Jane didn’t say anything.
“Of course,” Vanderdecker went on, “I wasn’t to know that then. You never do. But that’s the thing about eternal life; you have to live with your mistakes, don’t you? Like when I met the Spanish Armada.”
“You met the Spanish Armada?”
“Pure fluke,” Vanderdecker said. “It was just after the coming of the Great Smell, and we were lying off Gravelines, becalmed Suddenly the sea is covered with Spanish ships. Marvellous. Then all the Spaniards become aware of the Great Smell, and before t
heir commanders can stop them they’re all casting off and making for the open sea with their hands over their noses. Result; they lose the weather-gauge and get shot to bits by my old jute-trading contact Francis Drake. Or what about Charles the Second?”
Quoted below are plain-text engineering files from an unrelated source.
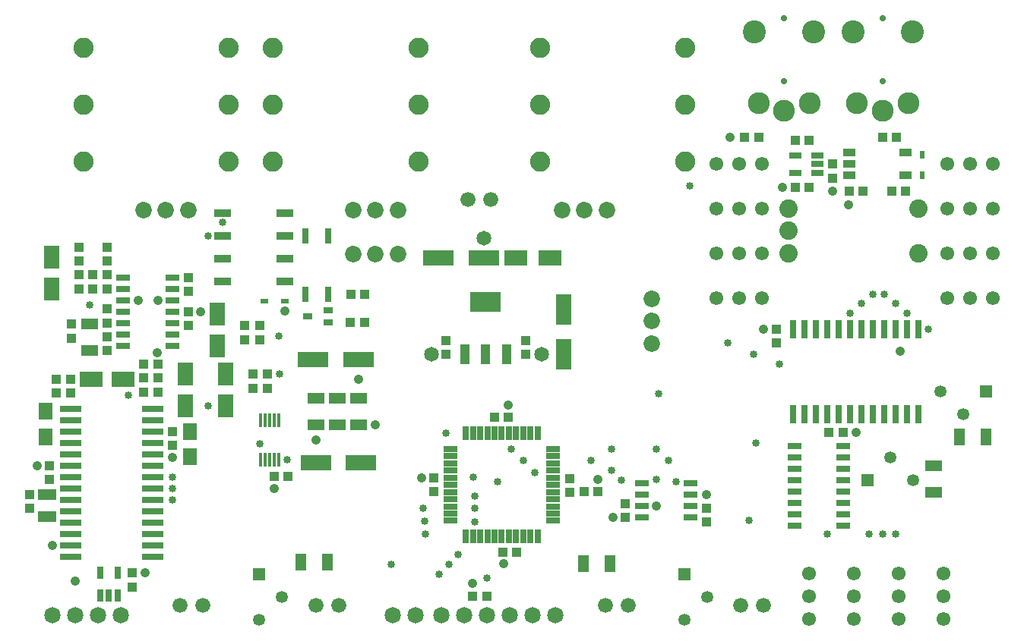
<source format=gts>
G04*
G04 #@! TF.GenerationSoftware,Altium Limited,Altium Designer,20.1.11 (218)*
G04*
G04 Layer_Color=8388736*
%FSLAX25Y25*%
%MOIN*%
G70*
G04*
G04 #@! TF.SameCoordinates,FE814F26-7F82-419D-9895-0DDABB92EEBD*
G04*
G04*
G04 #@! TF.FilePolarity,Negative*
G04*
G01*
G75*
%ADD47R,0.01772X0.06299*%
%ADD48R,0.08071X0.04921*%
%ADD49R,0.02953X0.06496*%
%ADD50R,0.06496X0.02953*%
%ADD51R,0.04213X0.04449*%
%ADD52R,0.09252X0.02953*%
%ADD53R,0.02953X0.08071*%
%ADD54R,0.04134X0.04331*%
%ADD55R,0.04331X0.04134*%
%ADD56R,0.02953X0.05315*%
%ADD57R,0.10433X0.07087*%
%ADD58R,0.06890X0.13189*%
%ADD59R,0.13189X0.06890*%
%ADD60R,0.04134X0.09055*%
%ADD61R,0.13189X0.09055*%
%ADD62R,0.07677X0.03740*%
%ADD63R,0.04921X0.07480*%
%ADD64R,0.06299X0.02953*%
%ADD65R,0.02953X0.06890*%
%ADD66R,0.04134X0.02756*%
%ADD67R,0.07480X0.04921*%
%ADD68R,0.05315X0.02953*%
%ADD69R,0.02165X0.03740*%
%ADD70R,0.05315X0.03740*%
%ADD71R,0.06890X0.10433*%
%ADD72R,0.03740X0.02165*%
%ADD73R,0.05906X0.07677*%
%ADD74R,0.10433X0.06890*%
%ADD75C,0.06102*%
%ADD76C,0.07284*%
%ADD77C,0.07191*%
%ADD78C,0.06591*%
%ADD79R,0.05315X0.05315*%
%ADD80C,0.05315*%
%ADD81R,0.05315X0.05315*%
%ADD82C,0.08859*%
%ADD83C,0.09587*%
%ADD84C,0.10114*%
%ADD85C,0.02756*%
%ADD86C,0.08071*%
%ADD87C,0.03347*%
%ADD88C,0.04134*%
%ADD89C,0.06496*%
D47*
X116680Y96457D02*
D03*
X114711D02*
D03*
X112742D02*
D03*
X110774D02*
D03*
X108806D02*
D03*
Y78937D02*
D03*
X110774D02*
D03*
X112742D02*
D03*
X114711D02*
D03*
X116680D02*
D03*
D48*
X15157Y63681D02*
D03*
Y53838D02*
D03*
D49*
X198917Y90551D02*
D03*
X202067D02*
D03*
X205217D02*
D03*
X208366D02*
D03*
X211516D02*
D03*
X214665D02*
D03*
X217815D02*
D03*
X220965D02*
D03*
X224114D02*
D03*
X227264D02*
D03*
X230413D02*
D03*
Y45276D02*
D03*
X227264D02*
D03*
X224114D02*
D03*
X220965D02*
D03*
X217815D02*
D03*
X214665D02*
D03*
X211516D02*
D03*
X208366D02*
D03*
X205217D02*
D03*
X202067D02*
D03*
X198917D02*
D03*
D50*
X237303Y83661D02*
D03*
Y80512D02*
D03*
Y77362D02*
D03*
Y74213D02*
D03*
Y71063D02*
D03*
Y67913D02*
D03*
Y64764D02*
D03*
Y61614D02*
D03*
Y58465D02*
D03*
Y55315D02*
D03*
Y52165D02*
D03*
X192027D02*
D03*
Y55315D02*
D03*
Y58465D02*
D03*
Y61614D02*
D03*
Y64764D02*
D03*
Y67913D02*
D03*
Y71063D02*
D03*
Y74213D02*
D03*
Y77362D02*
D03*
Y80512D02*
D03*
Y83661D02*
D03*
D51*
X256799Y64862D02*
D03*
X250689D02*
D03*
D52*
X25394Y101279D02*
D03*
Y96279D02*
D03*
Y91279D02*
D03*
Y86279D02*
D03*
Y81279D02*
D03*
Y76279D02*
D03*
Y71279D02*
D03*
Y66279D02*
D03*
Y61279D02*
D03*
Y56279D02*
D03*
Y51279D02*
D03*
Y46279D02*
D03*
Y41279D02*
D03*
Y36279D02*
D03*
X61614D02*
D03*
Y41279D02*
D03*
Y46279D02*
D03*
Y51279D02*
D03*
Y56279D02*
D03*
Y61279D02*
D03*
Y66279D02*
D03*
Y71279D02*
D03*
Y76279D02*
D03*
Y81279D02*
D03*
Y86279D02*
D03*
Y91279D02*
D03*
Y96279D02*
D03*
Y101279D02*
D03*
D53*
X342480Y98917D02*
D03*
X347480D02*
D03*
X352480D02*
D03*
X357480D02*
D03*
X362480D02*
D03*
X367480D02*
D03*
X372480D02*
D03*
X377480D02*
D03*
X382480D02*
D03*
X387480D02*
D03*
X392480D02*
D03*
X397480D02*
D03*
X342480Y136319D02*
D03*
X347480D02*
D03*
X352480D02*
D03*
X357480D02*
D03*
X362480D02*
D03*
X367480D02*
D03*
X372480D02*
D03*
X377480D02*
D03*
X382480D02*
D03*
X387480D02*
D03*
X392480D02*
D03*
X397480D02*
D03*
D54*
X120813Y71791D02*
D03*
X114711D02*
D03*
X217618Y97736D02*
D03*
X211516D02*
D03*
X148425Y151772D02*
D03*
X154527D02*
D03*
X148327Y139417D02*
D03*
X154429D02*
D03*
X327362Y220571D02*
D03*
X321260D02*
D03*
X343406Y219193D02*
D03*
X349508D02*
D03*
X349508Y198622D02*
D03*
X343406D02*
D03*
X381890Y220571D02*
D03*
X387992D02*
D03*
X367028Y197047D02*
D03*
X373130D02*
D03*
X385728Y197047D02*
D03*
X391831D02*
D03*
X364370Y91142D02*
D03*
X358268D02*
D03*
X215059Y38189D02*
D03*
X221161D02*
D03*
X208110Y19094D02*
D03*
X202008D02*
D03*
X57579Y121161D02*
D03*
X63681D02*
D03*
Y108760D02*
D03*
X57579D02*
D03*
Y114961D02*
D03*
X63681D02*
D03*
D55*
X184843Y71063D02*
D03*
Y64961D02*
D03*
X52457Y29248D02*
D03*
Y23146D02*
D03*
X225098Y125197D02*
D03*
Y131299D02*
D03*
X190256D02*
D03*
Y125197D02*
D03*
X41535Y160236D02*
D03*
Y154134D02*
D03*
X35335D02*
D03*
Y160236D02*
D03*
X41535Y172343D02*
D03*
Y166240D02*
D03*
X29134Y160236D02*
D03*
Y154134D02*
D03*
Y166240D02*
D03*
Y172343D02*
D03*
X359882Y202756D02*
D03*
Y208858D02*
D03*
X335039Y136319D02*
D03*
Y130217D02*
D03*
X304527Y51575D02*
D03*
Y57677D02*
D03*
X268996Y59646D02*
D03*
Y53543D02*
D03*
X244587Y64665D02*
D03*
Y70768D02*
D03*
X77165Y159095D02*
D03*
Y152992D02*
D03*
Y144095D02*
D03*
Y137992D02*
D03*
X111713Y110494D02*
D03*
Y116596D02*
D03*
X105512D02*
D03*
Y110494D02*
D03*
X108465Y131791D02*
D03*
Y137894D02*
D03*
X101865D02*
D03*
Y131791D02*
D03*
X70079Y91279D02*
D03*
Y85177D02*
D03*
X16240Y76279D02*
D03*
Y70177D02*
D03*
X7382Y63681D02*
D03*
Y57579D02*
D03*
X25394Y114370D02*
D03*
Y108268D02*
D03*
X19193D02*
D03*
Y114370D02*
D03*
X41535Y126969D02*
D03*
Y133071D02*
D03*
Y139094D02*
D03*
Y145197D02*
D03*
X25984Y132480D02*
D03*
Y138583D02*
D03*
D56*
X38579Y29248D02*
D03*
X46059D02*
D03*
Y19406D02*
D03*
X42319D02*
D03*
X38579D02*
D03*
D57*
X235728Y167717D02*
D03*
X220965D02*
D03*
D58*
X241831Y125197D02*
D03*
Y145050D02*
D03*
D59*
X186839Y167717D02*
D03*
X206693D02*
D03*
X133071Y77658D02*
D03*
X152924D02*
D03*
X151787Y122835D02*
D03*
X131933D02*
D03*
D60*
X207677Y125197D02*
D03*
X216732D02*
D03*
X198622D02*
D03*
D61*
X207677Y148228D02*
D03*
D62*
X92071Y157441D02*
D03*
Y167441D02*
D03*
Y187441D02*
D03*
Y177441D02*
D03*
X119630D02*
D03*
Y187441D02*
D03*
Y167441D02*
D03*
Y157441D02*
D03*
D63*
X250650Y33416D02*
D03*
X262264D02*
D03*
X138189Y33858D02*
D03*
X126575D02*
D03*
X415512Y88976D02*
D03*
X427126D02*
D03*
D64*
X70079Y129095D02*
D03*
Y134095D02*
D03*
Y139094D02*
D03*
Y144095D02*
D03*
Y149094D02*
D03*
Y154095D02*
D03*
Y159095D02*
D03*
X48622Y129095D02*
D03*
Y134095D02*
D03*
Y139094D02*
D03*
Y144095D02*
D03*
Y149094D02*
D03*
Y154095D02*
D03*
Y159095D02*
D03*
X364370Y49902D02*
D03*
Y54902D02*
D03*
Y59902D02*
D03*
Y64902D02*
D03*
Y69902D02*
D03*
Y74902D02*
D03*
Y79902D02*
D03*
Y84902D02*
D03*
X343307Y49902D02*
D03*
Y54902D02*
D03*
Y59902D02*
D03*
Y64902D02*
D03*
Y69902D02*
D03*
Y74902D02*
D03*
Y79902D02*
D03*
Y84902D02*
D03*
X297539Y53524D02*
D03*
Y58524D02*
D03*
Y63524D02*
D03*
Y68524D02*
D03*
X276083Y53524D02*
D03*
Y58524D02*
D03*
Y63524D02*
D03*
Y68524D02*
D03*
D65*
X128465Y151772D02*
D03*
X138465D02*
D03*
X128465Y177362D02*
D03*
X138465D02*
D03*
D66*
X129606Y141976D02*
D03*
X138465Y144535D02*
D03*
Y139417D02*
D03*
D67*
X151787Y106004D02*
D03*
Y94390D02*
D03*
X142402Y106004D02*
D03*
Y94390D02*
D03*
X133071Y106004D02*
D03*
Y94390D02*
D03*
X404331Y76279D02*
D03*
Y64665D02*
D03*
X33773Y138583D02*
D03*
Y126969D02*
D03*
D68*
X343406Y205118D02*
D03*
Y212598D02*
D03*
X353248D02*
D03*
Y208858D02*
D03*
Y205118D02*
D03*
D69*
X399213Y212894D02*
D03*
Y203839D02*
D03*
D70*
X367028Y203858D02*
D03*
Y208858D02*
D03*
Y213858D02*
D03*
X391831Y203858D02*
D03*
Y213858D02*
D03*
D71*
X89995Y129095D02*
D03*
Y143046D02*
D03*
X93539Y102645D02*
D03*
Y116596D02*
D03*
X75787Y102645D02*
D03*
Y116596D02*
D03*
X17028Y154134D02*
D03*
Y168085D02*
D03*
D72*
X119630Y148819D02*
D03*
X110575D02*
D03*
D73*
X77854Y80177D02*
D03*
Y91279D02*
D03*
X14665Y100177D02*
D03*
Y89075D02*
D03*
D74*
X48622Y114370D02*
D03*
X34671D02*
D03*
D75*
X308898Y150000D02*
D03*
X318898D02*
D03*
X328898D02*
D03*
X308898Y169685D02*
D03*
X318898D02*
D03*
X328898D02*
D03*
X308740Y189370D02*
D03*
X318740D02*
D03*
X328740D02*
D03*
X308898Y209055D02*
D03*
X318898D02*
D03*
X328898D02*
D03*
X430276Y209055D02*
D03*
X420276D02*
D03*
X410276D02*
D03*
X408464Y29094D02*
D03*
Y19094D02*
D03*
Y9094D02*
D03*
X430276Y189370D02*
D03*
X420276D02*
D03*
X410276D02*
D03*
X388779Y29094D02*
D03*
Y19094D02*
D03*
Y9094D02*
D03*
X430276Y169685D02*
D03*
X420276D02*
D03*
X410276D02*
D03*
X369094Y29094D02*
D03*
Y19094D02*
D03*
Y9094D02*
D03*
X430276Y150000D02*
D03*
X420276D02*
D03*
X410276D02*
D03*
X349409Y29094D02*
D03*
Y19094D02*
D03*
Y9094D02*
D03*
D76*
X57480Y188583D02*
D03*
X67323D02*
D03*
X77165D02*
D03*
X169095Y169488D02*
D03*
X159252D02*
D03*
X149409D02*
D03*
X280512Y130118D02*
D03*
Y139961D02*
D03*
Y149803D02*
D03*
X149409Y188583D02*
D03*
X159252D02*
D03*
X169095D02*
D03*
X241142D02*
D03*
X250984D02*
D03*
X260827D02*
D03*
D77*
X176772Y10531D02*
D03*
X166772D02*
D03*
X47657Y10614D02*
D03*
X37657D02*
D03*
X17658D02*
D03*
X27657D02*
D03*
X208110Y10531D02*
D03*
X218110D02*
D03*
X238110D02*
D03*
X228110D02*
D03*
X198110D02*
D03*
X188110D02*
D03*
D78*
X329508Y14862D02*
D03*
X319508D02*
D03*
X270236D02*
D03*
X260236D02*
D03*
X143071Y14961D02*
D03*
X133071D02*
D03*
X209842Y193307D02*
D03*
X199843D02*
D03*
X83346Y14961D02*
D03*
X73347D02*
D03*
D79*
X294882Y28775D02*
D03*
X108160Y28775D02*
D03*
D80*
X304882Y18775D02*
D03*
X294882Y8775D02*
D03*
X417126Y99016D02*
D03*
X407126Y109016D02*
D03*
X385335Y79902D02*
D03*
X395335Y69902D02*
D03*
X118160Y18775D02*
D03*
X108160Y8775D02*
D03*
D81*
X427126Y109016D02*
D03*
X375335Y69902D02*
D03*
D82*
X178071Y210039D02*
D03*
X114173D02*
D03*
X178071Y260039D02*
D03*
X114173D02*
D03*
X178071Y235039D02*
D03*
X114173D02*
D03*
X94941Y210039D02*
D03*
X31043D02*
D03*
X94941Y260039D02*
D03*
X31043D02*
D03*
X94941Y235039D02*
D03*
X31043D02*
D03*
X295276Y210039D02*
D03*
X231378D02*
D03*
X295276Y260039D02*
D03*
X231378D02*
D03*
X295276Y235039D02*
D03*
X231378D02*
D03*
D83*
X338583Y232480D02*
D03*
X327362Y235630D02*
D03*
X349803D02*
D03*
X393110D02*
D03*
X370669D02*
D03*
X381890Y232480D02*
D03*
D84*
X325590Y267126D02*
D03*
X351575D02*
D03*
X394882D02*
D03*
X368898D02*
D03*
D85*
X338583Y273031D02*
D03*
Y245472D02*
D03*
X381890D02*
D03*
Y273031D02*
D03*
D86*
X397441Y189370D02*
D03*
Y169685D02*
D03*
X340354Y179527D02*
D03*
Y189370D02*
D03*
Y169685D02*
D03*
D87*
X282476Y83563D02*
D03*
X166142Y32874D02*
D03*
X208110Y26890D02*
D03*
X120544Y78937D02*
D03*
X108563Y85925D02*
D03*
X212992Y69494D02*
D03*
X287858Y78569D02*
D03*
X282476Y70368D02*
D03*
X291142Y69289D02*
D03*
X253724Y78569D02*
D03*
X224115D02*
D03*
X229331Y73223D02*
D03*
X267126Y69902D02*
D03*
X262803Y74213D02*
D03*
Y83563D02*
D03*
X202698Y51772D02*
D03*
Y57500D02*
D03*
X218799Y83563D02*
D03*
X92071Y183292D02*
D03*
X85876Y177455D02*
D03*
X117172Y116596D02*
D03*
X387480Y46457D02*
D03*
X381890D02*
D03*
X375984D02*
D03*
X357480D02*
D03*
X297243Y199212D02*
D03*
X326015Y86221D02*
D03*
X116680Y133169D02*
D03*
X33773Y146929D02*
D03*
X323276Y52165D02*
D03*
X70079Y61279D02*
D03*
Y66279D02*
D03*
Y71279D02*
D03*
X190236Y90551D02*
D03*
X85728Y102645D02*
D03*
X50984Y107185D02*
D03*
X191432Y33071D02*
D03*
X195650Y37402D02*
D03*
X187311Y28799D02*
D03*
X336411Y120866D02*
D03*
X313794Y130399D02*
D03*
X325295Y125295D02*
D03*
X377480Y151575D02*
D03*
X372480Y147539D02*
D03*
X367421Y143405D02*
D03*
X382480Y151575D02*
D03*
X387480Y147539D02*
D03*
X392480Y143405D02*
D03*
X401850Y136319D02*
D03*
X202698Y62992D02*
D03*
X180236Y57500D02*
D03*
X180709Y51968D02*
D03*
X181023Y46279D02*
D03*
X202067Y71398D02*
D03*
X283563Y107972D02*
D03*
D88*
X202008Y24705D02*
D03*
X114711Y66279D02*
D03*
X389366Y126775D02*
D03*
X119630Y144488D02*
D03*
X159055Y94390D02*
D03*
X58071Y29248D02*
D03*
X27657Y25591D02*
D03*
X370079Y91142D02*
D03*
X314961Y220571D02*
D03*
X366967Y191142D02*
D03*
X359822Y197047D02*
D03*
X337932Y198622D02*
D03*
X179429Y71063D02*
D03*
X217618Y103150D02*
D03*
X55020Y149094D02*
D03*
X63681D02*
D03*
X63386Y126083D02*
D03*
X133071Y87599D02*
D03*
X82579Y144095D02*
D03*
X151787Y114173D02*
D03*
X17520Y41279D02*
D03*
X70079Y79882D02*
D03*
X10827Y76279D02*
D03*
X329641Y136319D02*
D03*
X215551Y33268D02*
D03*
X304523Y63524D02*
D03*
X256799Y70177D02*
D03*
X282476Y58524D02*
D03*
X263533Y53519D02*
D03*
D89*
X206693Y176378D02*
D03*
X183858Y125197D02*
D03*
X232283Y125197D02*
D03*
M02*

</source>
“Charles the Second,” Jane said.
“Exactly,” said Vanderdecker. “There I was in this pub, having a quiet drink, when this tall man with a moustache asks me if he can hitch a lift as far as France. No problem. Cromwell didn’t think so, but I didn’t know that, of course. Dunkirk, there’s another instance of exactly the same thing. If those German cruisers hadn’t come downwind of me at exactly that moment, just as all those little boats were zooming across the Channel with no escort whatsoever…You see the point I’m trying to make. I keep having these drastic effects on history. I don’t try to. I don’t even want to. I hate myself for it afterwards, but it keeps happening. You asked me if I thought I had a special destiny. I know I don’t, it’s just coincidence. Not coincidence, even; pure, calculable probability. If one man stays around long enough, just by his being there, important things are bound to happen to him or because of him sooner or later. Now there’s nothing I can do to stop it, but I’m damned if I’m going to do it on purpose. It was bad enough that time with Napoleon…”
“Napoleon?” Jane asked.
Vanderdecker scowled at her. “Who do you think was the idiot who picked up a passenger on Elba in 1815?” he said. “I met this man in a pub. “Where are you headed for?” he asks. “France,” I tell him. “What a coincidence,” he says, “so am I.” Why is it, by the way, that they always want to go to bloody France? I tell a lie, though; Garibaldi wanted to go to Italy. Anyway, I’ve got to face the fact that history to me is little more than a horrible reminder of my own interference. Even now, I can’t listen to the Skye Boat Song without cringing.”
Jane’s eyebrows may have twitched up an extra quarter inch, but she said nothing. It was a good throwaway line, and she didn’t want to know the details.
“You should write your autobiography,” she suggested.
“I did, once,” Vanderdecker said. “It was very boring, very boring indeed. Lots of descriptions of sea-travel, with comments on licensed victualling through the ages. The hell with it. I’m sorry, but I don’t think I can help you.”